# Exercise objective:
Each entry below must be repeated exactly. Leave the pictures out of it.

# Supplied information:
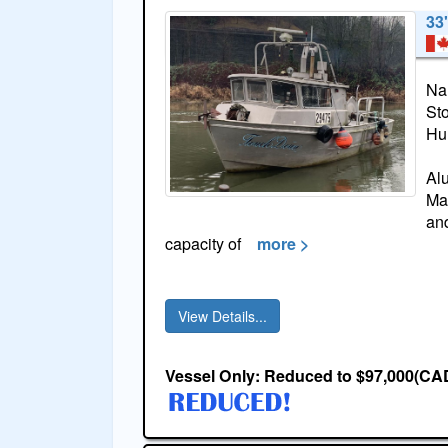
33
Na
St
Hul
Al
Mar
and
capacity of
more >
View Details...
Vessel Only: Reduced to $97,000(CA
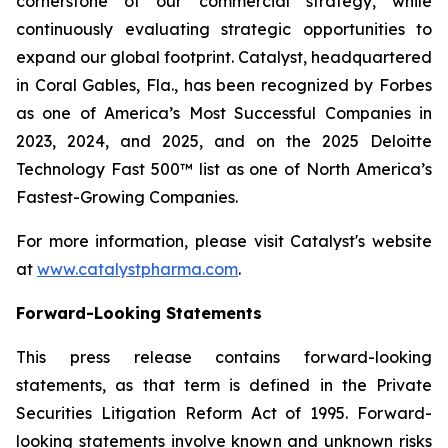
cornerstone of our commercial strategy, while
continuously evaluating strategic opportunities to
expand our global footprint. Catalyst, headquartered
in Coral Gables, Fla., has been recognized by Forbes
as one of America’s Most Successful Companies in
2023, 2024, and 2025, and on the 2025 Deloitte
Technology Fast 500™ list as one of North America’s
Fastest-Growing Companies.
For more information, please visit Catalyst's website
at
www.catalystpharma.com
.
Forward-Looking Statements
This press release contains forward-looking
statements, as that term is defined in the Private
Securities Litigation Reform Act of 1995. Forward-
looking statements involve known and unknown risks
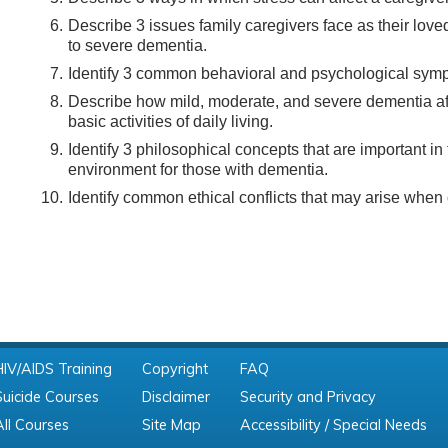
Describe 3 issues family caregivers face as their love
to severe dementia.
Identify 3 common behavioral and psychological sym
Describe how mild, moderate, and severe dementia affe
basic activities of daily living.
Identify 3 philosophical concepts that are important in
environment for those with dementia.
Identify common ethical conflicts that may arise when 
HIV/AIDS Training
Copyright
FAQ
Suicide Courses
Disclaimer
Security and Privacy
All Courses
Site Map
Accessibility / Special Needs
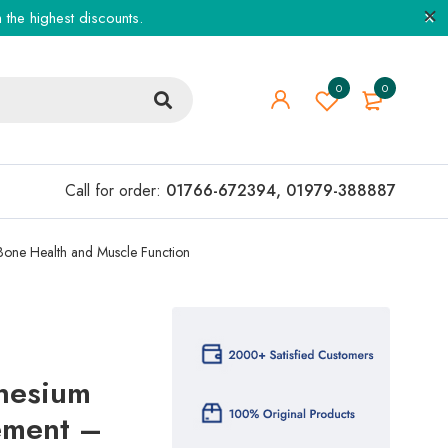
the highest discounts.
0
0
Call for order:
01766-672394
,
01979-388887
Bone Health and Muscle Function
nesium
ement –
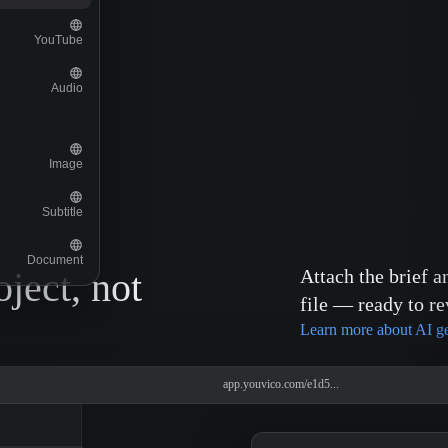
YouTube
Audio
Image
Subtitle
Document
oject, not
Attach the brief a
file — ready to re
Learn more about AI g
app.youvico.com/e1d5...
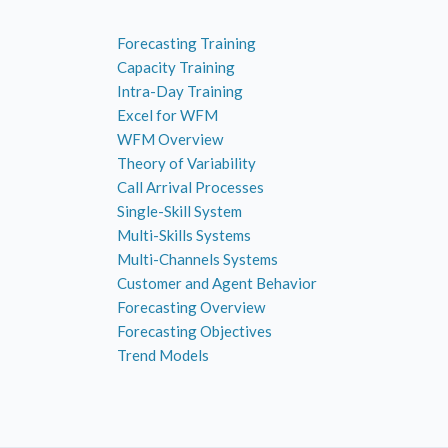
Forecasting Training
Capacity Training
Intra-Day Training
Excel for WFM
WFM Overview
Theory of Variability
Call Arrival Processes
Single-Skill System
Multi-Skills Systems
Multi-Channels Systems
Customer and Agent Behavior
Forecasting Overview
Forecasting Objectives
Trend Models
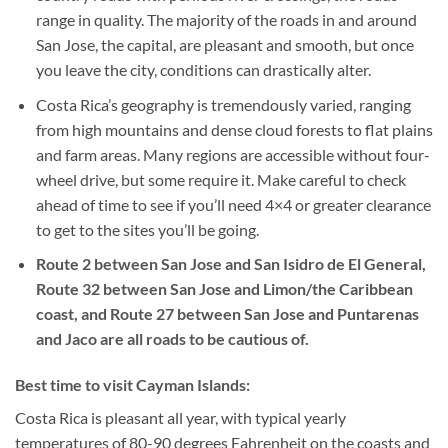
range in quality. The majority of the roads in and around
San Jose, the capital, are pleasant and smooth, but once
you leave the city, conditions can drastically alter.
Costa Rica’s geography is tremendously varied, ranging
from high mountains and dense cloud forests to flat plains
and farm areas. Many regions are accessible without four-
wheel drive, but some require it. Make careful to check
ahead of time to see if you’ll need 4×4 or greater clearance
to get to the sites you’ll be going.
Route 2 between San Jose and San Isidro de El General,
Route 32 between San Jose and Limon/the Caribbean
coast, and Route 27 between San Jose and Puntarenas
and Jaco are all roads to be cautious of.
Best time to visit Cayman Islands:
Costa Rica is pleasant all year, with typical yearly
temperatures of 80-90 degrees Fahrenheit on the coasts and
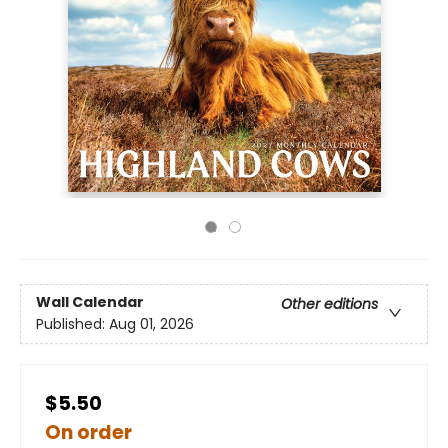
Wall Calendar
Other editions
Published:
Aug 01, 2026
$5.50
On order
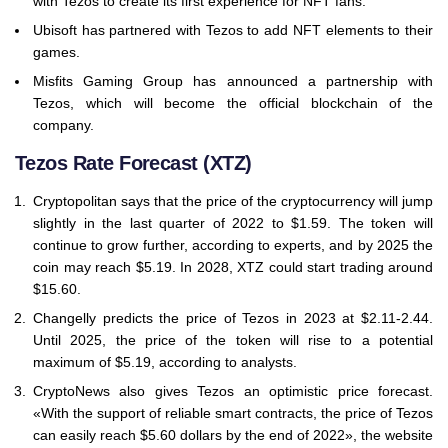
with Tezos to create its first experience for NFT fans.
Ubisoft has partnered with Tezos to add NFT elements to their
games.
Misfits Gaming Group has announced a partnership with
Tezos, which will become the official blockchain of the
company.
Tezos Rate Forecast (XTZ)
Cryptopolitan says that the price of the cryptocurrency will jump
slightly in the last quarter of 2022 to $1.59. The token will
continue to grow further, according to experts, and by 2025 the
coin may reach $5.19. In 2028, XTZ could start trading around
$15.60.
Changelly predicts the price of Tezos in 2023 at $2.11-2.44.
Until 2025, the price of the token will rise to a potential
maximum of $5.19, according to analysts.
CryptoNews also gives Tezos an optimistic price forecast.
«With the support of reliable smart contracts, the price of Tezos
can easily reach $5.60 dollars by the end of 2022», the website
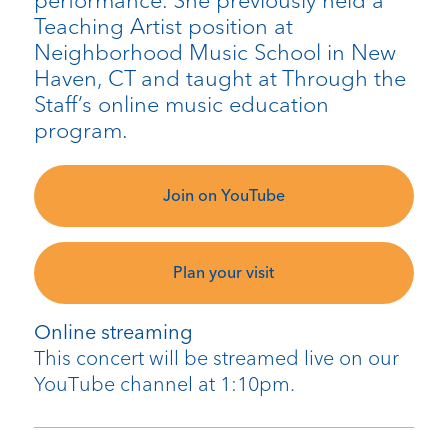
performance. She previously held a
Teaching Artist position at
Neighborhood Music School in New
Haven, CT and taught at Through the
Staff’s online music education
program.
Join on YouTube
Plan your visit
Online streaming
This concert will be streamed live on our
YouTube channel at 1:10pm.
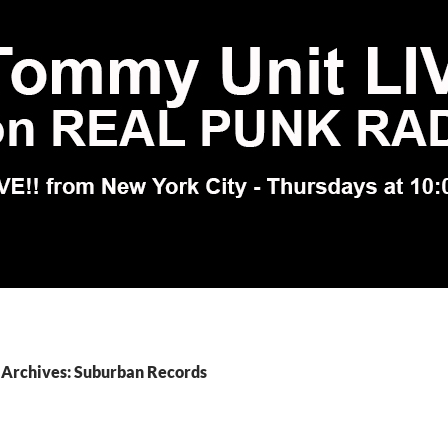
 Archives: Suburban Records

# Output of the task:
33
Na
St
Hul
Al
Mar
and
capacity of
more >
View Details...
Vessel Only: Reduced to $97,000(CA
cornerstone of our commercial strategy, while
continuously evaluating strategic opportunities to
expand our global footprint. Catalyst, headquartered
in Coral Gables, Fla., has been recognized by Forbes
as one of America’s Most Successful Companies in
2023, 2024, and 2025, and on the 2025 Deloitte
Technology Fast 500™ list as one of North America’s
Fastest-Growing Companies.
For more information, please visit Catalyst's website
at
www.catalystpharma.com
.
Forward-Looking Statements
This press release contains forward-looking
statements, as that term is defined in the Private
Securities Litigation Reform Act of 1995. Forward-
looking statements involve known and unknown risks
Describe 3 issues family caregivers face as their love
to severe dementia.
Identify 3 common behavioral and psychological sym
Describe how mild, moderate, and severe dementia affe
basic activities of daily living.
Identify 3 philosophical concepts that are important in
environment for those with dementia.
Identify common ethical conflicts that may arise when 
HIV/AIDS Training
Copyright
FAQ
Suicide Courses
Disclaimer
Security and Privacy
All Courses
Site Map
Accessibility / Special Needs
the highest discounts.
0
0
Call for order:
01766-672394
,
01979-388887
Bone Health and Muscle Function
nesium
ement –
YouTube
Audio
Image
Subtitle
Document
oject, not
Attach the brief a
file — ready to re
Learn more about AI g
app.youvico.com/e1d5...
Forecasting Training
Capacity Training
Intra-Day Training
Excel for WFM
WFM Overview
Theory of Variability
Call Arrival Processes
Single-Skill System
Multi-Skills Systems
Multi-Channels Systems
Customer and Agent Behavior
Forecasting Overview
Forecasting Objectives
Trend Models
range in quality. The majority of the roads in and around
San Jose, the capital, are pleasant and smooth, but once
you leave the city, conditions can drastically alter.
Costa Rica’s geography is tremendously varied, ranging
from high mountains and dense cloud forests to flat plains
and farm areas. Many regions are accessible without four-
wheel drive, but some require it. Make careful to check
ahead of time to see if you’ll need 4×4 or greater clearance
to get to the sites you’ll be going.
Route 2 between San Jose and San Isidro de El General,
Route 32 between San Jose and Limon/the Caribbean
coast, and Route 27 between San Jose and Puntarenas
and Jaco are all roads to be cautious of.
Best time to visit Cayman Islands:
Costa Rica is pleasant all year, with typical yearly
temperatures of 80-90 degrees Fahrenheit on the coasts and
Wall Calendar
Other editions
Published:
Aug 01, 2026
$5.50
On order
with Tezos to create its first experience for NFT fans.
Ubisoft has partnered with Tezos to add NFT elements to their
games.
Misfits Gaming Group has announced a partnership with
Tezos, which will become the official blockchain of the
company.
Tezos Rate Forecast (XTZ)
Cryptopolitan says that the price of the cryptocurrency will jump
slightly in the last quarter of 2022 to $1.59. The token will
continue to grow further, according to experts, and by 2025 the
coin may reach $5.19. In 2028, XTZ could start trading around
$15.60.
Changelly predicts the price of Tezos in 2023 at $2.11-2.44.
Until 2025, the price of the token will rise to a potential
maximum of $5.19, according to analysts.
CryptoNews also gives Tezos an optimistic price forecast.
«With the support of reliable smart contracts, the price of Tezos
can easily reach $5.60 dollars by the end of 2022», the website
performance. She previously held a
Teaching Artist position at
Neighborhood Music School in New
Haven, CT and taught at Through the
Staff’s online music education
program.
Join on YouTube
Plan your visit
Online streaming
This concert will be streamed live on our
YouTube channel at 1:10pm.
 Archives: Suburban Records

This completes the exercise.